In a low voice, but firmly, Jorge claims: "Every time more people who are out of work come to look for a plate of food because they do not arrive with food for their children."
- More austerity -
The Macri government negotiates against the clock the terms of a severe adjustment to lower its fiscal deficit from 3.9% in 2017 to zero in 2019.
That is what he promised to achieve before the International Monetary Fund (IMF) in exchange for agreeing to advance some 35,000 million dollars of the credit for 50,000 to three years that he signed in June.
The first tranche of 15,000 million of that agreement disappeared in the middle of the government's efforts to contain a currency exchange that forced it to raise to 60% the reference interest rate cooling the economy that will fall 1% this year.
An IMF team, led by Roberto Cardarelli, is in Buenos Aires to continue talks with the government to "work around the launching of the IMF-backed program," a spokesman for the IMF said.
Macri cut his cabinet in half and announced more austerity. "We can not spend more than we have," he said when launching a cutout whose scope will be unveiled in the Budget project that must be turned to Congress this week.
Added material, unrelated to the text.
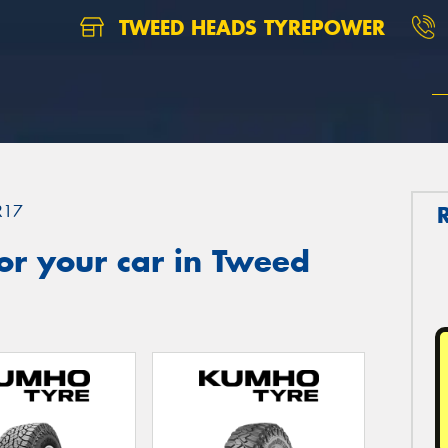
TWEED HEADS TYREPOWER
R17
or your car in Tweed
With industrial production plummeting (-5.7% year-on-year in July) and annual inflation projected at 40%, Economy Minister Nicolás Dujovne admitted that "the recession will be more pronounced than expected".
- Enough adjustment -
"If we pay for the light we do not eat," reads a poster carried by a small woman with tanned skin as she approaches a popular pot to ask for a serving of rice and meat.
"We are not coup leaders but it is a year before the elections, how are we going to get there?" asks Graciela Trento, who at age 49 depends on charity to feed her two children.
"It would be better for us who are poor if the government leaves now so it does not continue to do so much damage, we suffer every day," he says, pointing out that the price of food has gone up in the air.
As a consequence of the crisis, "poverty will increase," Macri acknowledged last week. The poverty rate was 25% at the end of 2017, the most recent figure.
The currency fell 50% since January and pushed domestic prices by reducing the purchasing power of wages.
To this escalation are added successive increases in the price of fuel and public services, previously subsidized.
Several unions have renegotiated annual increases that had been set at 15% at the beginning of the year and were overtaken by inflation.
The central labor CGT called for a 24-hour national strike on the 25th of this month, but other unions are asking to advance it and extend it under the slogan "Increase everything, less salaries."
Teachers, staff of the State and of the health are in fight plan.
"There is a great need, that is why the marches are massive," explains Lucia Quinteros in the middle of the demonstration. "We are going to do one per week and one every day if necessary, always at peace, to tell you enough of adjustment, we do not give more God of mine!